Tak
banyak orang Indonesia yang tahu bahwa RM. Tirtoadisuryo merupakan
salah satu tokoh pergerakan nasional pada jaman penjajahan Belanda. Jika
tidak karena jasa sejarawan Pramoedya Ananta Toer yang menuliskan kisah
RM. Tirtoadisuryo dalam 4 roman fenomenal sebagai saksi sejarah,
mungkin nama RM. Tirtoadisuryo akan terkubur dalam kenangan masa lalu.
Siapakah RM. Tirtoadisuryo? Mari kita mengenalnya lebih dekat.
Tirtoadisuryo
adalah orang yang turut serta mengukir sejarah Indonesia. Pada jaman
pergerakan, ia seusia dengan RA. Kartini. Tirtoadisuryo lahir di Blora
1880 dan meninggal 7 Desember 1918, merupakan seorang priyayi cukup
tinggi. Ayahnya yaitu Raden Ngabehi Muhammad Chan Tirtodipuro (petugas
pajak), sedangkan kakeknya Raden Mas Tumenggung Tirtonoto, Bupati
Bojonegoro.
Tirtoadisuryo
memiliki sifat yang ulet dalam menyampaikan gagasannya mengenai
Indonesia. perjuangannya hampir sama dengan RA. Kartini yaitu ingin
sebuah pergerakan dalam diri Indonesia. Tirtoadisuryo pandai
memanfaatkan kesempatan yang saat itu dibuka oleh rezim kolonial dalam
bidang sosial-ekonomi dan politik. Tirtoadisuryo berhasil mempelopori
perubahan di berbagai aspek bidang khususnya di bidang jurnalistik,
pengorganisasian rakyat, bisnis, dan gerakan penyadaran tentang
emansipasi rakyat yang tertindas.
Profesi pertama yang dijalani Tirtoadisuryo adalah sebagai wartawan inlander.
Sebagai seorang jurnalis, ia memjembatani perjuangan rakyat Indonesia
agar tidak kehilangan jati diri dan martabat bangsa karena pengaruh
imperialisme dan kolonialisme.

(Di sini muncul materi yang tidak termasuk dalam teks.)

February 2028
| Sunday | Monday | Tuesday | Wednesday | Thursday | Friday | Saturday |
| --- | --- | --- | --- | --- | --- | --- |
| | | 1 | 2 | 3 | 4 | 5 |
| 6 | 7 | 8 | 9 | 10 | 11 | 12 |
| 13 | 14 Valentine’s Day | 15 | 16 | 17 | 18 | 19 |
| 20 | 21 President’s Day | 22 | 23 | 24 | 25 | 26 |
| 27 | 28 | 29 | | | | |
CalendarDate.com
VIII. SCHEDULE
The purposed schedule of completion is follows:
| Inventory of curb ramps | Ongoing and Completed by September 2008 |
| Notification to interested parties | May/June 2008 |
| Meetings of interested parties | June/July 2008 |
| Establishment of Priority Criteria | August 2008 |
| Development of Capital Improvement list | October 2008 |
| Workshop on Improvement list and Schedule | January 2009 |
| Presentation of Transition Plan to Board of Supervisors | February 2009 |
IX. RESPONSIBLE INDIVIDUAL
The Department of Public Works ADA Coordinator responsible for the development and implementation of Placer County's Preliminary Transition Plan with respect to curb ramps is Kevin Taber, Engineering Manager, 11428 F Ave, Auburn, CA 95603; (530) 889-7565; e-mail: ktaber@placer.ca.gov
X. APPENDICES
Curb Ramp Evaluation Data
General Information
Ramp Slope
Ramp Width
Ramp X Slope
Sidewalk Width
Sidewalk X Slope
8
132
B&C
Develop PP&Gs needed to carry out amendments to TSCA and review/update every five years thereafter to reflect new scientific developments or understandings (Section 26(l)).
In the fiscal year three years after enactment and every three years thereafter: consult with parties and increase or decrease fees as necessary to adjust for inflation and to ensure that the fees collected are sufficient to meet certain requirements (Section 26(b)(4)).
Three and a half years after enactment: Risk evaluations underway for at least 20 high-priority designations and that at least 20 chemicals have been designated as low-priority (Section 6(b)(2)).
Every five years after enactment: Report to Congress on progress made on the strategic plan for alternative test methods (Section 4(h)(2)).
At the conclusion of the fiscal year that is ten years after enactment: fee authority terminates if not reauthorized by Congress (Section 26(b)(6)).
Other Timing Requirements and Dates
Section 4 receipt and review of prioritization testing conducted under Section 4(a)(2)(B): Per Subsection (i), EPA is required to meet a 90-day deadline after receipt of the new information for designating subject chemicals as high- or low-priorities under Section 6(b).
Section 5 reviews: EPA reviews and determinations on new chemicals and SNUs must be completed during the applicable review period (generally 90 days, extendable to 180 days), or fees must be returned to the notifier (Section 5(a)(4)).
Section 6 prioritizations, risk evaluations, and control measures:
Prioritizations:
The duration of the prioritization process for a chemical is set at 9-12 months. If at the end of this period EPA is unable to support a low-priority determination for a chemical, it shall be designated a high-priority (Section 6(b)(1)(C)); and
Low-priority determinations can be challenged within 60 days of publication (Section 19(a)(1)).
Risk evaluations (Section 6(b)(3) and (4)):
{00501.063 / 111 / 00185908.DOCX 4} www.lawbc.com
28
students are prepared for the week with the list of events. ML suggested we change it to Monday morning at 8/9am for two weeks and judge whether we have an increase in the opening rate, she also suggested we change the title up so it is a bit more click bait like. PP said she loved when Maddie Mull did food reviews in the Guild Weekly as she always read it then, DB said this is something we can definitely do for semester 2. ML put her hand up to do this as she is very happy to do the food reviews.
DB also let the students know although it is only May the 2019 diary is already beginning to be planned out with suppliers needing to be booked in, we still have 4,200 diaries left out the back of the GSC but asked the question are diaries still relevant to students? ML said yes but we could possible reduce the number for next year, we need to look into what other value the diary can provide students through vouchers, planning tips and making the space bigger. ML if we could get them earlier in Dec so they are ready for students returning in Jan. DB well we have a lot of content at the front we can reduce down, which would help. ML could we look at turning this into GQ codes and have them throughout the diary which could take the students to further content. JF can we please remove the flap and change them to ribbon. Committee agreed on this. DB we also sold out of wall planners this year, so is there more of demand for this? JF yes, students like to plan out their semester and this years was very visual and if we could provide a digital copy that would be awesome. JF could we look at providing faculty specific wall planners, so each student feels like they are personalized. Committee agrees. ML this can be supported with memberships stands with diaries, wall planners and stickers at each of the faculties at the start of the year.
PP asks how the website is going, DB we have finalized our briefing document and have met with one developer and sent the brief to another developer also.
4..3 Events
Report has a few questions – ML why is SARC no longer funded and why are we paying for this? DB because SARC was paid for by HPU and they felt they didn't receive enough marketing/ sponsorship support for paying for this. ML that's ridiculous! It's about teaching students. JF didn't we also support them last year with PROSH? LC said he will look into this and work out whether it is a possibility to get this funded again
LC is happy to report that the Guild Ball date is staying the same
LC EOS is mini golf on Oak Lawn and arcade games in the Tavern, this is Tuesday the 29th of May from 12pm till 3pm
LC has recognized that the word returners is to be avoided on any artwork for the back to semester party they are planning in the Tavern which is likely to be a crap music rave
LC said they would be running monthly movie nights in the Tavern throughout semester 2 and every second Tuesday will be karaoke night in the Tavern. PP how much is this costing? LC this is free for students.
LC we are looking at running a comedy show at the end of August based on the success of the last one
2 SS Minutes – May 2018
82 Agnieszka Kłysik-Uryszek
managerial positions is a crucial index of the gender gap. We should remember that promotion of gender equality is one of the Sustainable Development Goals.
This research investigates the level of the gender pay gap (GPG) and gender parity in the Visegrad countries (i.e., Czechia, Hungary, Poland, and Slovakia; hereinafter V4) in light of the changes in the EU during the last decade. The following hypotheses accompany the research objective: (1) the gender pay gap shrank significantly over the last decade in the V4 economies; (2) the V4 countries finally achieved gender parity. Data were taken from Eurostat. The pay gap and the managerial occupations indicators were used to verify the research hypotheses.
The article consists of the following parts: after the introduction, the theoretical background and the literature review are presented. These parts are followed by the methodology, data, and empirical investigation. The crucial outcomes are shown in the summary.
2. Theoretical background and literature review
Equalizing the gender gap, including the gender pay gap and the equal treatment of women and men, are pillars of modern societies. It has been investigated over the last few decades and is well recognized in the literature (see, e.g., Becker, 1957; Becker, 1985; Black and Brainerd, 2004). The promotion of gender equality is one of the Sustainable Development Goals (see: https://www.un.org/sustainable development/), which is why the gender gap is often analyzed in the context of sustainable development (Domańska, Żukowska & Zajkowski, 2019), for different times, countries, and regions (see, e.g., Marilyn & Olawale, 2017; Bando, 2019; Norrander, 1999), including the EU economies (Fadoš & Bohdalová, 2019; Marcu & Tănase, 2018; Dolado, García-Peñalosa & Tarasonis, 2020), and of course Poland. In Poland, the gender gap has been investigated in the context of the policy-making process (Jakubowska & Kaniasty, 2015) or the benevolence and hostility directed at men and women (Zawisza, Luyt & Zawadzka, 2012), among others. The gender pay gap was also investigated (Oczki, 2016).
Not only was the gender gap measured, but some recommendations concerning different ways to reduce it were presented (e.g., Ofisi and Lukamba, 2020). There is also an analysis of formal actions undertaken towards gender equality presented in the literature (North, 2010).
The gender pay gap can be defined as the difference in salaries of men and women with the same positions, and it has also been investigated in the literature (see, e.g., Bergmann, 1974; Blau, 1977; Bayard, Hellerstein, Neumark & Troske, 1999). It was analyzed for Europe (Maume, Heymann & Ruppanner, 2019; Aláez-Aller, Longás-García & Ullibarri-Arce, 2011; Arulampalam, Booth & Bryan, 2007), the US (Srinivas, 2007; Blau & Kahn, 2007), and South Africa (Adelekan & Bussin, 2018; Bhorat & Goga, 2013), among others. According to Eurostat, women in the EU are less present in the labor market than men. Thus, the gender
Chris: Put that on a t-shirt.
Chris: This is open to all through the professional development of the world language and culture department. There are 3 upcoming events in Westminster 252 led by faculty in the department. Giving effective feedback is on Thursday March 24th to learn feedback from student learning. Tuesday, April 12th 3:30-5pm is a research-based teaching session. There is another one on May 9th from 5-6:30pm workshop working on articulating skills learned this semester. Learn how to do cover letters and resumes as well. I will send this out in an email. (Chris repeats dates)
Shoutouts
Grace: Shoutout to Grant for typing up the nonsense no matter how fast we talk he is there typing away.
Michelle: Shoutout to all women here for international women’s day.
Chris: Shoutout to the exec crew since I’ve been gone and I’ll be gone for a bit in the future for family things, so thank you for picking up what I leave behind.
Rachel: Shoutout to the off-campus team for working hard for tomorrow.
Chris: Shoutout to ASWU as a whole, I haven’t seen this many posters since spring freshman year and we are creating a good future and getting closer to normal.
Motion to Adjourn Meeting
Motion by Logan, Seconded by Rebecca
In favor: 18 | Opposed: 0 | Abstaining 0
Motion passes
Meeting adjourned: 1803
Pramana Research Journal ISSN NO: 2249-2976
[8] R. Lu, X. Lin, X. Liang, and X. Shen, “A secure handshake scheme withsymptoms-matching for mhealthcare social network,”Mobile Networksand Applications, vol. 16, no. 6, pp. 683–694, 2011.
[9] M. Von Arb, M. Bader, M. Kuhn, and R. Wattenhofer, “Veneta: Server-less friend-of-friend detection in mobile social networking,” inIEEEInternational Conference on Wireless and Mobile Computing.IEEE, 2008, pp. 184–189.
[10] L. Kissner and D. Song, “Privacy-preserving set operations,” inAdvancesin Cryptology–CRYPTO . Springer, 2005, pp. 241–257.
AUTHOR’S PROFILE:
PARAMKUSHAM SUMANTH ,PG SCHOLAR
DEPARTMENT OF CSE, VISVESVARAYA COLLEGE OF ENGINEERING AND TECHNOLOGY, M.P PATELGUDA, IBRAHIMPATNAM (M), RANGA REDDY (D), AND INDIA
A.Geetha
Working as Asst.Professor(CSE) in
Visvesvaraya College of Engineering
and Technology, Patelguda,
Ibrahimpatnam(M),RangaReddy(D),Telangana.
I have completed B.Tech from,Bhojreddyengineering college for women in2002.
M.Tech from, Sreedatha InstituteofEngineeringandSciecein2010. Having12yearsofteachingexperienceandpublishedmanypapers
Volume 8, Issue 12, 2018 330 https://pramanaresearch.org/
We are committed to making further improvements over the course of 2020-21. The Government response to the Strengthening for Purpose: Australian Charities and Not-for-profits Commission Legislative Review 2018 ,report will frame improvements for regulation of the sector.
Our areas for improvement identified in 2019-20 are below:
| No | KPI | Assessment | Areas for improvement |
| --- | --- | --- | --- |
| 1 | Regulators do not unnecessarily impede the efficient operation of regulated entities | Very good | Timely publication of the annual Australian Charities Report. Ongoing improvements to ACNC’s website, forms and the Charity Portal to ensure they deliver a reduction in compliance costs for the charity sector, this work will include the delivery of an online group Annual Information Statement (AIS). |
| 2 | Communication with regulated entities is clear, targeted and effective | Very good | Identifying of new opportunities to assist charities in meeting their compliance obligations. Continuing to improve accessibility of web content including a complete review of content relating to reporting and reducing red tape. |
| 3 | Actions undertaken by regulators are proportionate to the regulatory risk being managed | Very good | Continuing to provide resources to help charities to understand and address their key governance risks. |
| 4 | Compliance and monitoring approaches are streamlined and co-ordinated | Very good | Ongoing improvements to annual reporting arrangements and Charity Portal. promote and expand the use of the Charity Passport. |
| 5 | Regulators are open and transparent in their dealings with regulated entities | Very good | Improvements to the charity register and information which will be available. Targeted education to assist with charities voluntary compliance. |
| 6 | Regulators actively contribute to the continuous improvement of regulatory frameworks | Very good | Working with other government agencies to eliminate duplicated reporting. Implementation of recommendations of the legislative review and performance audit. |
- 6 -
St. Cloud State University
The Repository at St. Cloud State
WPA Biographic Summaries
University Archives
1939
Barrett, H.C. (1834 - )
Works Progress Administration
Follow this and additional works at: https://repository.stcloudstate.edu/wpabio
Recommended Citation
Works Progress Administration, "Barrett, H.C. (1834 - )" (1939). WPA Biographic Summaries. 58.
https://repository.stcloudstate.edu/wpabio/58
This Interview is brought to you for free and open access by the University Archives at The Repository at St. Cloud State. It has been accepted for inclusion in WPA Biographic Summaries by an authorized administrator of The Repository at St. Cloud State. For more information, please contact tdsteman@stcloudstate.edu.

Melalui tulisan-tulisannyalah ia berusaha
merubah jalan pemikiran rakyat menuju pergerakan dan kesempurnaan.
Salah satu bentuk pergerakan yang dilakukan Tirtoadisuryo adalah
membebaskan segala bentuk pekerjaan dari sistem kepegawaian yang
dibentuk kolonial. Hal ini sangat merugikan rakyat pada umumnya serta
menguntungkan bagi para priyayi yang bercokol di administrasi
kepegawaian pada jaman itu. Tirtoadisuryo menginginkan kebebasan di
bidang perdagangan, bekerja di kebun, dan kerajinan untuk melatih
kemandirian di kalangan pribumi.
Karier
Tirtoadisuryo sebagai jurnalis banyak terekam dalam kegiatannya yang
luar biasa, baik dalam kegiatan tulus-menulis, maupun saat mengelola
persuratkabaran. Dalam perjalanan kariernya sudah berhasil mengelola
sekitar 14 terbitan yang di dalamnya dia juga berperan sebagai pemimpin
dan penulis tetap. Yaitu Pembrita Betawi, Soenda Berita, Medan
Priyayi, Soeloeh Keadilan, Poetri Hindia, Sarotomo, Soeara B.O.W.,
Soeara Spoor dan Tram, Soearaurna. Dalam sejarah Indonesia, ia merupakan kepala redaktur di perusahaan penerbitan di sebuah Hindia Belanda.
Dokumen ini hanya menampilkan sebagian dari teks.